*Exercise details*:
Among the records that follow, find the line with "stuffed bear: present [1214,935,1301,1025]" and the line with "ceramic pitcher: present [507,399,568,472]". Set down those lines and all lines between them exactly, without adding anything.

*Data to use*:
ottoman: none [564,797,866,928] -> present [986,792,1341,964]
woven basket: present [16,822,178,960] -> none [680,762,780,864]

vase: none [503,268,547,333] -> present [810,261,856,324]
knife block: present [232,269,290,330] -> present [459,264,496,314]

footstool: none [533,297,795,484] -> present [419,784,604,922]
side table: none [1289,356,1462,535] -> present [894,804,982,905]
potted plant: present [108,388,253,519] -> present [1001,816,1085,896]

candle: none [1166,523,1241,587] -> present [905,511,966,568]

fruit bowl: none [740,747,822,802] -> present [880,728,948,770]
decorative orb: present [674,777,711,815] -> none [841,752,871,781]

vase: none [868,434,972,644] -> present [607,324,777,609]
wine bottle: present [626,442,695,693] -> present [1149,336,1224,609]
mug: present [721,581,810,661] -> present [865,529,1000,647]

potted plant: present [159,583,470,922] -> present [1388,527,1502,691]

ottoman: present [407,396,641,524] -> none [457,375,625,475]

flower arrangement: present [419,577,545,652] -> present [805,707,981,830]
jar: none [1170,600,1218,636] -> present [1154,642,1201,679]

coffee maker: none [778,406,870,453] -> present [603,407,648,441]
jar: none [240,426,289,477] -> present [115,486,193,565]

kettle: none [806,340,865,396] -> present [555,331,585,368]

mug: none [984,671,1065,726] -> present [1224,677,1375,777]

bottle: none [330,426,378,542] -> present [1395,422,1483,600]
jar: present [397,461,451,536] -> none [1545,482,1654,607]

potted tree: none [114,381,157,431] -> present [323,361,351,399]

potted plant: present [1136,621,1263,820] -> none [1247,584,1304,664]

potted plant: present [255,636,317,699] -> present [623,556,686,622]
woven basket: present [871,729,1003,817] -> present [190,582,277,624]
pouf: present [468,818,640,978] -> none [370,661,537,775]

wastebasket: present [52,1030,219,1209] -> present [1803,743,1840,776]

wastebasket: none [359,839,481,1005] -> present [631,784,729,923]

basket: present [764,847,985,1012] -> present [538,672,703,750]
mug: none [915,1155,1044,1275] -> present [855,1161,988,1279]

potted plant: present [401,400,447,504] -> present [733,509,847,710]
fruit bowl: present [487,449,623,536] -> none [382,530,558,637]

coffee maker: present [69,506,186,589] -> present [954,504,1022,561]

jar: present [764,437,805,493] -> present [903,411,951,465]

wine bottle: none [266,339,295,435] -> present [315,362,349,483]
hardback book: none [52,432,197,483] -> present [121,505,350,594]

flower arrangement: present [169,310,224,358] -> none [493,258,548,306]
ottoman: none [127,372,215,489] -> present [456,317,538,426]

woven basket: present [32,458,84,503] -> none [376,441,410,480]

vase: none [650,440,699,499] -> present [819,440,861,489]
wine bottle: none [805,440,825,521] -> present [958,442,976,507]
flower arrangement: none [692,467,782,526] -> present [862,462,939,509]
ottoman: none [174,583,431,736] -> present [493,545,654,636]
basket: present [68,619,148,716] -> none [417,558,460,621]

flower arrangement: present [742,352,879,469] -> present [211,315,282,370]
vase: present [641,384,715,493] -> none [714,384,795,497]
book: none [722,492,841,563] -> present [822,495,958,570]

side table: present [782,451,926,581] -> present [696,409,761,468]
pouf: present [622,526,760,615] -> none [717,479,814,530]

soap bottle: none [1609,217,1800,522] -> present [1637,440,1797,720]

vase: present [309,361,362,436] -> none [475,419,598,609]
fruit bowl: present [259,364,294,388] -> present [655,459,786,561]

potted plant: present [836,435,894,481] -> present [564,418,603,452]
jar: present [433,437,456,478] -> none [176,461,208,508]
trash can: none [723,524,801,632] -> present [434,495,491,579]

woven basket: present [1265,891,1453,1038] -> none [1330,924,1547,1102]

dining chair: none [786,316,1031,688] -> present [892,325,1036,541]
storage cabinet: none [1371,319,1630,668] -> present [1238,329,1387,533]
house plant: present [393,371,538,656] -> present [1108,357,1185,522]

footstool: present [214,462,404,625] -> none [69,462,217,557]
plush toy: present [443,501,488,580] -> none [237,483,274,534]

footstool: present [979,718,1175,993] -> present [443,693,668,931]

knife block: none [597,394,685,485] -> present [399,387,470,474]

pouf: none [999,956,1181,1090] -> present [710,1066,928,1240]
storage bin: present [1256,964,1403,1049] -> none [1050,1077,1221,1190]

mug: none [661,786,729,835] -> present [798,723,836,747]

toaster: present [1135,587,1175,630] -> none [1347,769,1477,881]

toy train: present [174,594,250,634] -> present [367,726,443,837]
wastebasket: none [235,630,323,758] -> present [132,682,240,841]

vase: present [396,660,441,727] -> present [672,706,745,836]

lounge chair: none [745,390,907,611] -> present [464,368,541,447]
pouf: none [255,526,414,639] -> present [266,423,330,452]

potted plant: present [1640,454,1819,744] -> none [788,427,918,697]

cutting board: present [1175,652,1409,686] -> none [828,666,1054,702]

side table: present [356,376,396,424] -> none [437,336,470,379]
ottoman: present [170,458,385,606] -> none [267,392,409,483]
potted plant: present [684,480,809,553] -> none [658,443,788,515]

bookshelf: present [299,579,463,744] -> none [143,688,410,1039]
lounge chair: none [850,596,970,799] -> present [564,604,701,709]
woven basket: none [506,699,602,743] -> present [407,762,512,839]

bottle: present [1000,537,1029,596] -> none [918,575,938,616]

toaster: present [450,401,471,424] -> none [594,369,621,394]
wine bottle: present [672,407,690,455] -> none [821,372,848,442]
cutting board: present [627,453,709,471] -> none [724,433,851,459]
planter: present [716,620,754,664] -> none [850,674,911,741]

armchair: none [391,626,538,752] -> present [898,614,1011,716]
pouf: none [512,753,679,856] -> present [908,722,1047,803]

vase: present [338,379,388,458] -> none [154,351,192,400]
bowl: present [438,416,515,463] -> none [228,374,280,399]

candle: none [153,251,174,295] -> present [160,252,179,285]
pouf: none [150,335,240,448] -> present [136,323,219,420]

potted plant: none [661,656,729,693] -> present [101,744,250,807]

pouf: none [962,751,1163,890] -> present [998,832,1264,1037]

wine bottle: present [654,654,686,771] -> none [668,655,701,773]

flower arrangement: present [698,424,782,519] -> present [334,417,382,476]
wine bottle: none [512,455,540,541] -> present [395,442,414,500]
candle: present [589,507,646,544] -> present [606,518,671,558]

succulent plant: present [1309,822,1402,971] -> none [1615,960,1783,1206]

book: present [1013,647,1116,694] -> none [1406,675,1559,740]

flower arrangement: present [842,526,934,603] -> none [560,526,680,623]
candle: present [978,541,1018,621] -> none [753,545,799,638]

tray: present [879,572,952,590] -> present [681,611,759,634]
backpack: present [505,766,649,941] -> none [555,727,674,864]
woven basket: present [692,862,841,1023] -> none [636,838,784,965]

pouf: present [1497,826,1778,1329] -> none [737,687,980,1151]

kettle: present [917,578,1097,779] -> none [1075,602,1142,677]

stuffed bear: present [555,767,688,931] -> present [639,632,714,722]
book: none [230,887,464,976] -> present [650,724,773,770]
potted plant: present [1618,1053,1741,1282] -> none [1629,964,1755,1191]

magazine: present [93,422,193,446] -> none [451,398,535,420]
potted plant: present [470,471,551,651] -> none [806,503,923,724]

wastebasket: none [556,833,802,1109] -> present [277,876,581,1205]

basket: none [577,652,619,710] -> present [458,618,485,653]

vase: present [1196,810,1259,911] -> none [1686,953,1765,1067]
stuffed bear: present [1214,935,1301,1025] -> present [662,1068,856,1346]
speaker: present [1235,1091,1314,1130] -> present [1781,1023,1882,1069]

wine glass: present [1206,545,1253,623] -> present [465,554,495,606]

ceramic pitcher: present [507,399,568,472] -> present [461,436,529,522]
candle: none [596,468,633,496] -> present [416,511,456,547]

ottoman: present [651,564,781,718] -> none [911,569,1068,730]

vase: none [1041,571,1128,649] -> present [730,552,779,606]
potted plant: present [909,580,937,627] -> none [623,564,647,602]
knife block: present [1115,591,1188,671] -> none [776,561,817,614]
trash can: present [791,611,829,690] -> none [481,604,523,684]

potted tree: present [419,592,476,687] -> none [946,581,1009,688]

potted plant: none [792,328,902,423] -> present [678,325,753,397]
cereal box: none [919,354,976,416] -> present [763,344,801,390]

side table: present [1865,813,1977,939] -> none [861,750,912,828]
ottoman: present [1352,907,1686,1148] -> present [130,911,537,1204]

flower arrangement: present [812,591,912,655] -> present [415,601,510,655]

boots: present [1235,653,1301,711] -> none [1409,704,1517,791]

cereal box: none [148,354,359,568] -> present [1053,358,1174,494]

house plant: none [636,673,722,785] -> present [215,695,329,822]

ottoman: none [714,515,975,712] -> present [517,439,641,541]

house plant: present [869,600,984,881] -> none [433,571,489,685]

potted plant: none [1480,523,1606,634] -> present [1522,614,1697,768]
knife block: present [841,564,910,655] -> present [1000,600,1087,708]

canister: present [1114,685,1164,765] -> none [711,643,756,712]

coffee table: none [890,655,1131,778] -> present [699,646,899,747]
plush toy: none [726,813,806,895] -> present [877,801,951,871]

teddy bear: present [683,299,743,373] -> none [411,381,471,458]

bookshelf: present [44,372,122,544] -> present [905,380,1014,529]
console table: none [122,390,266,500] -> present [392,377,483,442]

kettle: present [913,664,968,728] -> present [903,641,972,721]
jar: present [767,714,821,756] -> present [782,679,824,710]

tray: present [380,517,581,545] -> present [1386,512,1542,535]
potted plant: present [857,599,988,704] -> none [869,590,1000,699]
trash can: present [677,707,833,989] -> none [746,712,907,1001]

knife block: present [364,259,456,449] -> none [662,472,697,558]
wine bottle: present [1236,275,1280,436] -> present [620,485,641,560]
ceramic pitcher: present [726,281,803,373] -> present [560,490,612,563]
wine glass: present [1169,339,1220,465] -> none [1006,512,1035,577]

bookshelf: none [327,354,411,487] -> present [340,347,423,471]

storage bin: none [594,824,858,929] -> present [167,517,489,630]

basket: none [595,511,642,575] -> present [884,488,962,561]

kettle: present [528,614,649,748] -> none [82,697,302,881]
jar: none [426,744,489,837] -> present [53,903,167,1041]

*Output*:
stuffed bear: present [1214,935,1301,1025] -> present [662,1068,856,1346]
speaker: present [1235,1091,1314,1130] -> present [1781,1023,1882,1069]

wine glass: present [1206,545,1253,623] -> present [465,554,495,606]

ceramic pitcher: present [507,399,568,472] -> present [461,436,529,522]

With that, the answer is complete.